Mardis Gras

Fat Tuesday returned last night. Everytime I consider not running it anymore, my mind is immediately changed by the actual gig happening. Its a total pain in the arse running a gig. I’ve probably written about this before, but it’s my blog and I’ll cry if I want to. I don’t want to cry. No. I want to write about Fat Tuesday. Then cry. So, yes, promoting, running and hosting a gig is rubbish. You have to deal the stress of whether or not tickets are selling, then making sure all the acts turn up and on top of that I get at least 2-3 emails a day from acts I’ve never heard of asking to do the gig. They have an incredible level of gall some of them. My favourite was a while back when someone explained that they’d ‘seen the line up with Stewart Lee on it and now I’ve done 30 gigs I reckoned I’d suit that group of acts very well.’ Dick. What you would suit is a big wooden thing in your face for such insolence. On top of that, the show never earns me any money and ultimately I struggle to realise what the plus points are of having such a venture. Its a huge drain on my time. My time, that I could be using to try and build things out of objects in my room or generally staring at people on tubes until they feel uneasy. I did this twice yesterday. One person simply got up and moved seats. The other stayed there and refused to look up. I liked this person best. They were like the tube Andy McNab. Only more boring. Andy McDrab.

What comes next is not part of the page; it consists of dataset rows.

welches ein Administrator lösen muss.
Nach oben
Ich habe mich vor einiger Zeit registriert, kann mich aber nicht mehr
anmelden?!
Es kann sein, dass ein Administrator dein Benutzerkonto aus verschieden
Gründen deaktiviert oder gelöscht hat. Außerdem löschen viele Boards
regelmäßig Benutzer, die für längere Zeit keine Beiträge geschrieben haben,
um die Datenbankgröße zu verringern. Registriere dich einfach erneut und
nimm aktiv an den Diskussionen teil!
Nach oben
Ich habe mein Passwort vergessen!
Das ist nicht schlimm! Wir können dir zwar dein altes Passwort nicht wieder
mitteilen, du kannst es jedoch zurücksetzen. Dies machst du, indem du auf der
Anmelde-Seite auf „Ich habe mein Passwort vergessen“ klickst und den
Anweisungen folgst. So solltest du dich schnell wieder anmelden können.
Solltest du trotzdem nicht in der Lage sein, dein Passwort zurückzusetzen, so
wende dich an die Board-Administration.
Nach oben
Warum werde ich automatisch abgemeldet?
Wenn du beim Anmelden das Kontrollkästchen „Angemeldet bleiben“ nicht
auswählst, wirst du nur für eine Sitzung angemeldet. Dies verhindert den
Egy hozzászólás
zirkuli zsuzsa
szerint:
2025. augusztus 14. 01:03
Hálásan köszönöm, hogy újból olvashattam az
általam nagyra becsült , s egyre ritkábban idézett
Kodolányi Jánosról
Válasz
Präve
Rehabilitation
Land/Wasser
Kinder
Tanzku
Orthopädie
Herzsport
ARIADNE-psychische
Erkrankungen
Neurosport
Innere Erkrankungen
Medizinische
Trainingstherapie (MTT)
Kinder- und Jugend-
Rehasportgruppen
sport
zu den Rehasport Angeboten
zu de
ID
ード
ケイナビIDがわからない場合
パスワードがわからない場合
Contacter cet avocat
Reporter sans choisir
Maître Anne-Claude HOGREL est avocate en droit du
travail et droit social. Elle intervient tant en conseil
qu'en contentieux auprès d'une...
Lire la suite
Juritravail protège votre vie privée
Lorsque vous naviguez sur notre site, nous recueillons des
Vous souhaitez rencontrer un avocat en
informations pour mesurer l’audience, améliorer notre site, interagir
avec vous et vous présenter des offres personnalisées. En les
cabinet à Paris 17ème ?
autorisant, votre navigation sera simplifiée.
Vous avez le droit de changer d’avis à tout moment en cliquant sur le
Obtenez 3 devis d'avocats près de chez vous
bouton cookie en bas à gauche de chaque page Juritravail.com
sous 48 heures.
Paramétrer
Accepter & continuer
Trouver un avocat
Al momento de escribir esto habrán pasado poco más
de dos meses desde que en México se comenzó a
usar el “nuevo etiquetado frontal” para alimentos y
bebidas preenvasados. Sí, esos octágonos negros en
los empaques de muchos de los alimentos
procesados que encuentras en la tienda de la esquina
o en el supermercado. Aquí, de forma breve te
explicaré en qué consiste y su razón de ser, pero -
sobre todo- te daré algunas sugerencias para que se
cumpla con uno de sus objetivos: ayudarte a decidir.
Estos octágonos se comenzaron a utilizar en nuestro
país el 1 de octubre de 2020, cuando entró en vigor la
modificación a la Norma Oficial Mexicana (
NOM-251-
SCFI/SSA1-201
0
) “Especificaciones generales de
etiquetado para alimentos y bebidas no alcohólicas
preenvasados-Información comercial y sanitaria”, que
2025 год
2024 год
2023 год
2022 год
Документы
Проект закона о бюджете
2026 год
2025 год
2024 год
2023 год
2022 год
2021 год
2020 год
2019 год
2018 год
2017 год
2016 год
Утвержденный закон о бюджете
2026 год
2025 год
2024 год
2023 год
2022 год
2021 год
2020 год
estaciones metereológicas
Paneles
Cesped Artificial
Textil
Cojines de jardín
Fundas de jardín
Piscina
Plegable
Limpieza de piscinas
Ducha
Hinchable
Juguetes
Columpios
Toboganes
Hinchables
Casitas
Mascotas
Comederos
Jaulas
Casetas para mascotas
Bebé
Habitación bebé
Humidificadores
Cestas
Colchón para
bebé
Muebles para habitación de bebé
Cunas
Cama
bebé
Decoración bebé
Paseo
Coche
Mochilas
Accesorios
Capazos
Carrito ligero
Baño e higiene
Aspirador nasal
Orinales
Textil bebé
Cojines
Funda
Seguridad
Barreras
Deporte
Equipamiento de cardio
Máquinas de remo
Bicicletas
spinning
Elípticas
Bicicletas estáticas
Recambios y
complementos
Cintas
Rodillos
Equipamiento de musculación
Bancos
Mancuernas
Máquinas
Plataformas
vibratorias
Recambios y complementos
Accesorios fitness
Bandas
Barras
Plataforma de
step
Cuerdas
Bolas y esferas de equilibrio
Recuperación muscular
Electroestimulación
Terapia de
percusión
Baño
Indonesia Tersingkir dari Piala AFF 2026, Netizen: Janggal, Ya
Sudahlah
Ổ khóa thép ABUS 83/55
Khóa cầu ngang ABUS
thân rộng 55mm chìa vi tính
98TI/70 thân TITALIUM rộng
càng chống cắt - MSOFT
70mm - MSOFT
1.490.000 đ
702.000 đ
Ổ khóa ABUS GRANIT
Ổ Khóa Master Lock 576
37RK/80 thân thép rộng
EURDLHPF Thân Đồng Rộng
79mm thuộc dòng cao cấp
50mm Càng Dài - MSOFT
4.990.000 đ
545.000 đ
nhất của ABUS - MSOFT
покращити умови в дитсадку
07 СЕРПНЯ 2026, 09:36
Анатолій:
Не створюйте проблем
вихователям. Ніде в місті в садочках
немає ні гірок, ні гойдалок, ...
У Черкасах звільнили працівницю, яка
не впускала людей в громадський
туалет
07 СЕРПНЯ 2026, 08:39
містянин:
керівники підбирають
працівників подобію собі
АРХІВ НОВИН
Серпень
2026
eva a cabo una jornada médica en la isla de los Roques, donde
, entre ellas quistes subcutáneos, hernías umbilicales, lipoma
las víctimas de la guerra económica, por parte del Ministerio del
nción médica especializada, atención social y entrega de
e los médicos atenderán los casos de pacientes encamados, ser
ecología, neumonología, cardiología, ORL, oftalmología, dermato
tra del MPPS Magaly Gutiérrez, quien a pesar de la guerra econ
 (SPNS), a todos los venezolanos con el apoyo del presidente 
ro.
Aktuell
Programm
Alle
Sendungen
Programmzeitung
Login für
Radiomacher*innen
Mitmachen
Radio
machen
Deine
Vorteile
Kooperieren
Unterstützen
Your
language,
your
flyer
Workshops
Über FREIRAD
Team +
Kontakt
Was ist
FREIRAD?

But then people, but then indeed, nights like last night happen. An audience that were instantly warm from the word go, and four acts who all stormed it with brilliant comedy. Andrew Maxwell ended up doing 50 minutes of nearly all new, and the whole evening had that glorious feeling of a little secret gig that will never be repeated. Nearly all my new material worked and it was lovely seeing some of our regulars pour back and actually ask how they are and what they’ve been up to. Suddenly its less a gig and more a little community gathering or something. Eventually we’ll dispense of the acts and just have a pool table and squash and talk about the town fete. Or we probably won’t as the regulars might not come back. Sigh. So lonely. Cry.

It does still make me sad that we didn’t sell out for the first time in ages. I try so hard to book in acts that our crowd will like and still, unless one of them has been on telly enough, it has to be constantly plugged. Again an indicator that while McIntyre’s Roadshow and other programs are doing wonders for comedy in one sense, they are also making people think that unless an act is on the telly, they aren’t any good. It rang true in Edinburgh this year too, and I wish there was a way of saying to the general public that only a handful of acts get to do those shows, but out on the circuit are some of the most interesting and exciting stand-ups you’ll see. After five and a half years of running Fat Tuesday, you’d think people would trust us in our bookings. Still, I’ll keep doing it. I’m sure there’ll come a point where I wake up and decide that’s it. No doubt we’ll then have another gig like last night and I’ll be persuaded to book it for another six months. Long live Fat Tuesday.

Mega thanks to all the acts from last night who were all excellent. Go see all of them if you can. Andrew Maxwell, Hal Cruttenden (who’s about to go on his national tour and is well worth catching), Mike Wozniak and Colin Hoult.